[PROMPT]: Please copy exactly the lines that begin with the one containing "- Effective error recovery" and end with the last line of the entries.

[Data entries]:
= = =

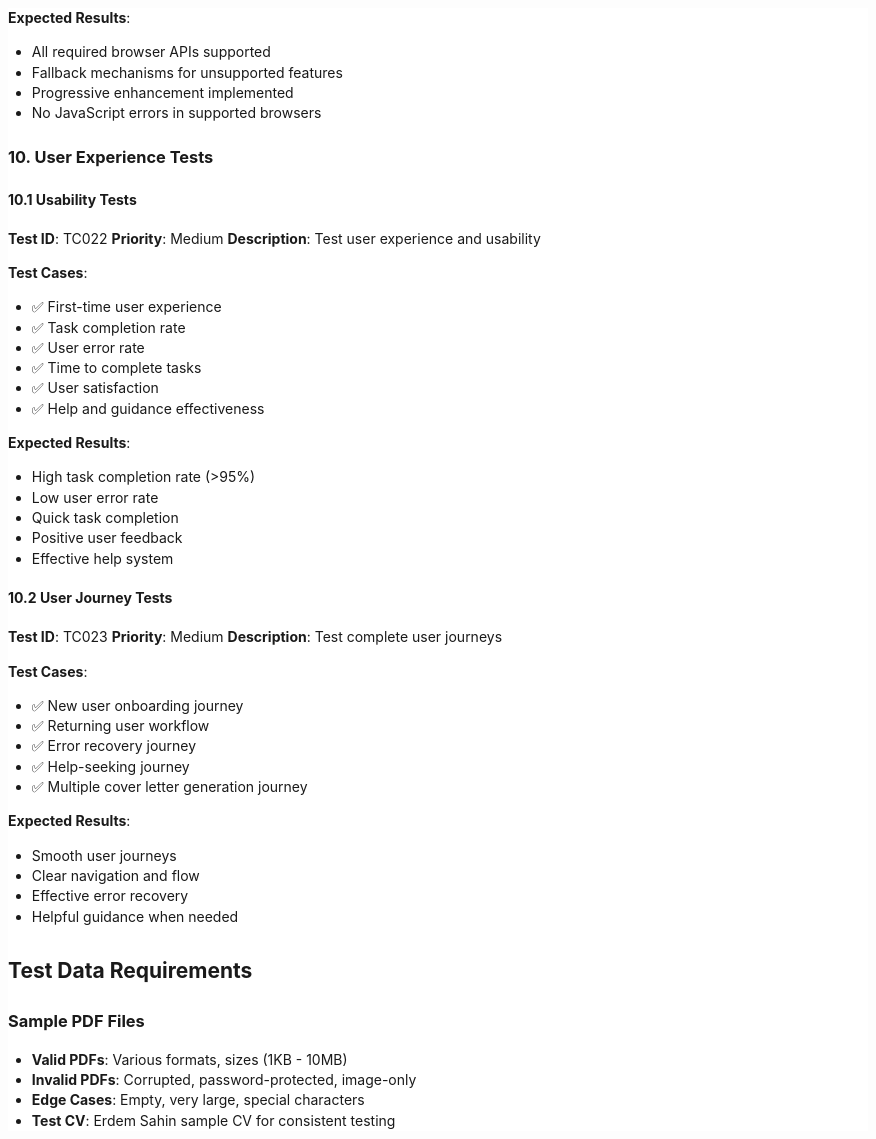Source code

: **Expected Results**:
- All required browser APIs supported
- Fallback mechanisms for unsupported features
- Progressive enhancement implemented
- No JavaScript errors in supported browsers

### 10. User Experience Tests

#### 10.1 Usability Tests
**Test ID**: TC022
**Priority**: Medium
**Description**: Test user experience and usability

**Test Cases**:
- ✅ First-time user experience
- ✅ Task completion rate
- ✅ User error rate
- ✅ Time to complete tasks
- ✅ User satisfaction
- ✅ Help and guidance effectiveness

**Expected Results**:
- High task completion rate (>95%)
- Low user error rate
- Quick task completion
- Positive user feedback
- Effective help system

#### 10.2 User Journey Tests
**Test ID**: TC023
**Priority**: Medium
**Description**: Test complete user journeys

**Test Cases**:
- ✅ New user onboarding journey
- ✅ Returning user workflow
- ✅ Error recovery journey
- ✅ Help-seeking journey
- ✅ Multiple cover letter generation journey

**Expected Results**:
- Smooth user journeys
- Clear navigation and flow
- Effective error recovery
- Helpful guidance when needed

## Test Data Requirements

### Sample PDF Files
- **Valid PDFs**: Various formats, sizes (1KB - 10MB)
- **Invalid PDFs**: Corrupted, password-protected, image-only
- **Edge Cases**: Empty, very large, special characters
- **Test CV**: Erdem Sahin sample CV for consistent testing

= = =

[SOLUTION BELOW]:
- Effective error recovery
- Helpful guidance when needed

## Test Data Requirements

### Sample PDF Files
- **Valid PDFs**: Various formats, sizes (1KB - 10MB)
- **Invalid PDFs**: Corrupted, password-protected, image-only
- **Edge Cases**: Empty, very large, special characters
- **Test CV**: Erdem Sahin sample CV for consistent testing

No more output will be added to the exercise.